#### SELECTED EXTRACT
Plaintiff was hired to work in the food services at WSPF in mid-November 2019. For about eight months, he worked closely with food service leaders and other inmate workers in various different roles, including taking weekly inventory in the kitchen to help with the placement of food orders, prepping and putting together food for meals and helping unload trucks when orders arrived. (Plaintiff proposes several findings of fact related to information he obtained about food ordering and preparation during conversations with WSPF's food service manager, Samantha Brown, but the content of those conversations is inadmissible hearsay. Therefore, I have not considered his proposed findings of fact. In addition, defendants have submitted a declaration from Brown in which she counters or explains points made by plaintiff about the prison's food supply. Dkt. #35. Plaintiff also lacks sufficient personal knowledge to testify about whether or how the amount of food prepared for general population inmates changed during Ramadan and whether the prison is able to accommodate late Ramadan requests. Although he avers that he helped prepare the special diets for inmates and "paid close attention" to the meal preparation at WSPF, he has no special training or background in food planning for institutions and was not personally involved in planning or cooking the meals for inmates. Therefore, I have not considered his proposed findings of fact or his responses to defendants' proposed findings of fact which concern matters that he has not shown to be within his personal knowledge.)

#### EXCERPTED DATA

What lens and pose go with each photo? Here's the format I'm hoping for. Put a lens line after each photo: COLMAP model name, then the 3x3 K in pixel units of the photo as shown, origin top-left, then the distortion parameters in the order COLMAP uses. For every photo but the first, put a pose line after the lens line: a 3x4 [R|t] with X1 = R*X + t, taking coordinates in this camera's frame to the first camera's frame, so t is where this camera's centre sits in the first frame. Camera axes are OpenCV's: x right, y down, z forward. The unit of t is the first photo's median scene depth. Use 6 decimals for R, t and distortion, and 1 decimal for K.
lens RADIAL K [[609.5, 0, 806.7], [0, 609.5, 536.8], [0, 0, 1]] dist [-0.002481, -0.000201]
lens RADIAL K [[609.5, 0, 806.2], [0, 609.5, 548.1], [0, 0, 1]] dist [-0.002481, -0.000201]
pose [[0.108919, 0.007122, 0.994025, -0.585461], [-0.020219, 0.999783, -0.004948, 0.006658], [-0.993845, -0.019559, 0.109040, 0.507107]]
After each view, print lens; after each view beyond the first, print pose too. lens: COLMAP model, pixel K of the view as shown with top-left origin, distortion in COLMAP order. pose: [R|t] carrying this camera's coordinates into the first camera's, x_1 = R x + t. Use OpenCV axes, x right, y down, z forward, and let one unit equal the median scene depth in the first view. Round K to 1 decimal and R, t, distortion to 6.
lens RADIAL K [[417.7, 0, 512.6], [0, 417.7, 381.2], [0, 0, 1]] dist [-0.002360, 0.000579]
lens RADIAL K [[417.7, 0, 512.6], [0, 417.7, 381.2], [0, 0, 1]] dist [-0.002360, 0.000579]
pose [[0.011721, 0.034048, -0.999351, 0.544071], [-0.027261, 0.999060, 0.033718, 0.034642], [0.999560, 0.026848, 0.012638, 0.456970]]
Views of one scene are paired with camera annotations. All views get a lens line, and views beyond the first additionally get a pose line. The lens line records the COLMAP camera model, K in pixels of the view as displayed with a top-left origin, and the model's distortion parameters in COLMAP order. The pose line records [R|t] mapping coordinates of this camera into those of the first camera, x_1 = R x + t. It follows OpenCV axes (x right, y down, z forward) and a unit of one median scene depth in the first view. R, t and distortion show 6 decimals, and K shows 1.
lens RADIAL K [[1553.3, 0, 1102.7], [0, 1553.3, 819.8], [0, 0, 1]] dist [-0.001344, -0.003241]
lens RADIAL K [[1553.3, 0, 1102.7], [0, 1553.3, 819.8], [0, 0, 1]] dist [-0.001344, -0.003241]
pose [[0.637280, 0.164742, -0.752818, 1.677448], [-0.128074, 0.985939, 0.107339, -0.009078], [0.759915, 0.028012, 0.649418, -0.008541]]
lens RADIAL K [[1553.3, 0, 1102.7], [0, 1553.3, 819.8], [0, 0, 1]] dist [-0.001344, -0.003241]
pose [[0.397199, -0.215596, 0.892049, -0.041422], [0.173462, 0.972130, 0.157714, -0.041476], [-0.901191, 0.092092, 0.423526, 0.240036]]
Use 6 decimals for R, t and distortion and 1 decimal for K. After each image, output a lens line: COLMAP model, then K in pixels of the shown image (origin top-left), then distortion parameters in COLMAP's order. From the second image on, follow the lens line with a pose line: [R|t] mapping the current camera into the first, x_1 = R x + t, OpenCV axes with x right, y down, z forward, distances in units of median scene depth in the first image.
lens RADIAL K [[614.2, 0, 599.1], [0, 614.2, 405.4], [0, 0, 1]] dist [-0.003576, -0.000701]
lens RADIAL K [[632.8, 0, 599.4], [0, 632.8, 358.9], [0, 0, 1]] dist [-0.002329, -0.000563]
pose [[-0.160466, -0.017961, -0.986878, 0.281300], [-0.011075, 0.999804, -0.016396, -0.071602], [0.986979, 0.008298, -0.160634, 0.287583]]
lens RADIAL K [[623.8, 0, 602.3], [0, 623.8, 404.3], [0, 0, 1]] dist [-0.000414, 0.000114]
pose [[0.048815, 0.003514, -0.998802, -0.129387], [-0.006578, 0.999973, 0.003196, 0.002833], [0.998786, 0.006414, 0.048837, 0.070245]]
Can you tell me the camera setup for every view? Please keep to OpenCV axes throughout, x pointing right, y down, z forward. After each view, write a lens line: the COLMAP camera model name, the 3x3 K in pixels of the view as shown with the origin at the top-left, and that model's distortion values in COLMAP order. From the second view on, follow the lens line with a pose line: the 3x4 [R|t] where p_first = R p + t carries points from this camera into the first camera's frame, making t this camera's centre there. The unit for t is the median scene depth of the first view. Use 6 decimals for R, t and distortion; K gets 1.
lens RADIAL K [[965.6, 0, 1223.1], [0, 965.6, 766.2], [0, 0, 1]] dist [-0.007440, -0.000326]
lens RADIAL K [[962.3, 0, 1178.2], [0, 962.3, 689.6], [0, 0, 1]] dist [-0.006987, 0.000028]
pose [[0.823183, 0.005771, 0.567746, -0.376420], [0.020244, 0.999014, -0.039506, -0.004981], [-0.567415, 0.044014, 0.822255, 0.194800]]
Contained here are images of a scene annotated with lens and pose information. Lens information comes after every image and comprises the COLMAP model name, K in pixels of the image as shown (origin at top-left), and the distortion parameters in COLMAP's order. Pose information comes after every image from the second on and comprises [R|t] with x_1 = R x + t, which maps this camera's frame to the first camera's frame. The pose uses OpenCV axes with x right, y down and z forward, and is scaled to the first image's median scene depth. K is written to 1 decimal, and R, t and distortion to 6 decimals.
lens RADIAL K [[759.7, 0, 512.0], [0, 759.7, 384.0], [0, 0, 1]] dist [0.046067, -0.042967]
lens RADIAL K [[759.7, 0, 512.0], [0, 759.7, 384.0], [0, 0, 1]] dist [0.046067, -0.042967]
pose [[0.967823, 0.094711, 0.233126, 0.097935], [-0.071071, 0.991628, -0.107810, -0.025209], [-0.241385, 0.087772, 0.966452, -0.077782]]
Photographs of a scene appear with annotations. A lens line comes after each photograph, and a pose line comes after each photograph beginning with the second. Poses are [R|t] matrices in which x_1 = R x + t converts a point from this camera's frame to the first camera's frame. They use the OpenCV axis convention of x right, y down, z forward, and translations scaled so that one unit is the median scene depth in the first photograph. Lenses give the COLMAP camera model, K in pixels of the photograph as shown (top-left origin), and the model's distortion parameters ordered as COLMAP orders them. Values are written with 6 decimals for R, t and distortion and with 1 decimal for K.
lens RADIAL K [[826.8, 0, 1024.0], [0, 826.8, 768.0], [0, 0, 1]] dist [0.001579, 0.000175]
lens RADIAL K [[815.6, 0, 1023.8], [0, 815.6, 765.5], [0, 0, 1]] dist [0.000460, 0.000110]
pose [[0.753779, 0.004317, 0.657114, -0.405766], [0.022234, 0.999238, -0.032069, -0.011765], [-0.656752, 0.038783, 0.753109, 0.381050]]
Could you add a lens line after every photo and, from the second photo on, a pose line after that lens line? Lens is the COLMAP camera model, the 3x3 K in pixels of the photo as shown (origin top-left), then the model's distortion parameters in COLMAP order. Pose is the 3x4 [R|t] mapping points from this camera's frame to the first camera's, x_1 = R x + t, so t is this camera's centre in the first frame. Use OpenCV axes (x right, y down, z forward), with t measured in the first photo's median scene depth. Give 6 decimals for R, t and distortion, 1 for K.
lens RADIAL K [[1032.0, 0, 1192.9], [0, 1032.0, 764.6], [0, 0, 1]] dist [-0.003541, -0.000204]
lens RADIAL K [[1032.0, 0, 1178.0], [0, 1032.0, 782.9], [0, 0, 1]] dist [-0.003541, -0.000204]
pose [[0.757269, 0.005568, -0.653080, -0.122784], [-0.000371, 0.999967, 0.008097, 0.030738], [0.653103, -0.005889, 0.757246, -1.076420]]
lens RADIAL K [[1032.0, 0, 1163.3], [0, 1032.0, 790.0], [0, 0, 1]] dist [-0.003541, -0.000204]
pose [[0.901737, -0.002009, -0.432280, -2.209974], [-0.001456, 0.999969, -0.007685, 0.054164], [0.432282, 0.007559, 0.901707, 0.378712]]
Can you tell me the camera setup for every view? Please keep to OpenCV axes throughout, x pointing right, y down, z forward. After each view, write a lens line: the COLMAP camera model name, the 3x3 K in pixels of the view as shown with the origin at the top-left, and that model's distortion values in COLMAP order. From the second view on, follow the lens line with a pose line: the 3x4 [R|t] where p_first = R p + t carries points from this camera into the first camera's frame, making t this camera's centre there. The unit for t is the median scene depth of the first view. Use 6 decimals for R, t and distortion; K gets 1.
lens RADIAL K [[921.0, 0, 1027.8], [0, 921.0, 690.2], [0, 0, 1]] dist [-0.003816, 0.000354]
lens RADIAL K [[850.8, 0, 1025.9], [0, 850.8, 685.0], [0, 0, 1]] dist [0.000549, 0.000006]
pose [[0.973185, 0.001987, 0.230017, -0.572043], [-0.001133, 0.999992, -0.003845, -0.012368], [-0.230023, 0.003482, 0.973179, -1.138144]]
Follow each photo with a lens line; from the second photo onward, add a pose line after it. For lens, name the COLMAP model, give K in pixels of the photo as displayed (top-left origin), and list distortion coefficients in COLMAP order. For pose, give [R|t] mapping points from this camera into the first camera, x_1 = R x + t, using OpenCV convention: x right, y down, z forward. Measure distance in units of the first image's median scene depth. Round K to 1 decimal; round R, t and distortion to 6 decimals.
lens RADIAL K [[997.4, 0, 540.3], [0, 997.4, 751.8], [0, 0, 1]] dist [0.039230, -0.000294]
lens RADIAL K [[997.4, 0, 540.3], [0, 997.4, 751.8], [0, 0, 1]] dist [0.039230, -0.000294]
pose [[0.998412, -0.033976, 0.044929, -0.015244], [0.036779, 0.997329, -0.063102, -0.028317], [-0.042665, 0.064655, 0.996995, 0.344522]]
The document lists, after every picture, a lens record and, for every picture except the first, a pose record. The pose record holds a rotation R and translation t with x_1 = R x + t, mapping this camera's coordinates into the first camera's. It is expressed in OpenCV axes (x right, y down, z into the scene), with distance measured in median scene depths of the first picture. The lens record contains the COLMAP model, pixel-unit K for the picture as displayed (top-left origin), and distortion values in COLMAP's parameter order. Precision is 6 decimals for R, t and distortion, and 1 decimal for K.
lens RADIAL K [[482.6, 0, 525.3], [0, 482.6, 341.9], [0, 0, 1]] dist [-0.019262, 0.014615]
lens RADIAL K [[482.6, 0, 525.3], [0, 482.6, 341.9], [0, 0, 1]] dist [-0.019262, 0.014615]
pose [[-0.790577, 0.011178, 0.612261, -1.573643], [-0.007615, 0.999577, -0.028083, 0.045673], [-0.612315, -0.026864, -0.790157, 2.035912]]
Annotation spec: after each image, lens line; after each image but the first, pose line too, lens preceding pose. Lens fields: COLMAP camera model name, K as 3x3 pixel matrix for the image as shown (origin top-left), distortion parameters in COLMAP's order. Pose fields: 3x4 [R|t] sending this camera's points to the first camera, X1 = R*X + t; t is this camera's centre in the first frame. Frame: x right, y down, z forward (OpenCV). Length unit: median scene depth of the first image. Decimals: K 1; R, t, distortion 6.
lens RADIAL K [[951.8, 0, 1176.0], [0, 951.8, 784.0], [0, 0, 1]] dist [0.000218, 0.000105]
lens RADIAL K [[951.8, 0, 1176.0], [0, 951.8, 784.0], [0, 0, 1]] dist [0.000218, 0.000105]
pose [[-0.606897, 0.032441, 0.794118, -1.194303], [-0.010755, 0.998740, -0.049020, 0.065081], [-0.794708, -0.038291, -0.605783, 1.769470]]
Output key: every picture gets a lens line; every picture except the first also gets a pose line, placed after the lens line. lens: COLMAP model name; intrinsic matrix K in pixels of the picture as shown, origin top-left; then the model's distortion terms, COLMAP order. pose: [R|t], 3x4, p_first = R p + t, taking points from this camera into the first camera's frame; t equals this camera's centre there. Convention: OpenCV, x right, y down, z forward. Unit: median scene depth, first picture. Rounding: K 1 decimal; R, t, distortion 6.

#### ASSIGNED TASK
In the court excerpt above, when was the plaintiff hired to work in food services at WSPF?

#### REPLY TO THE TASK
Mid-November 2019.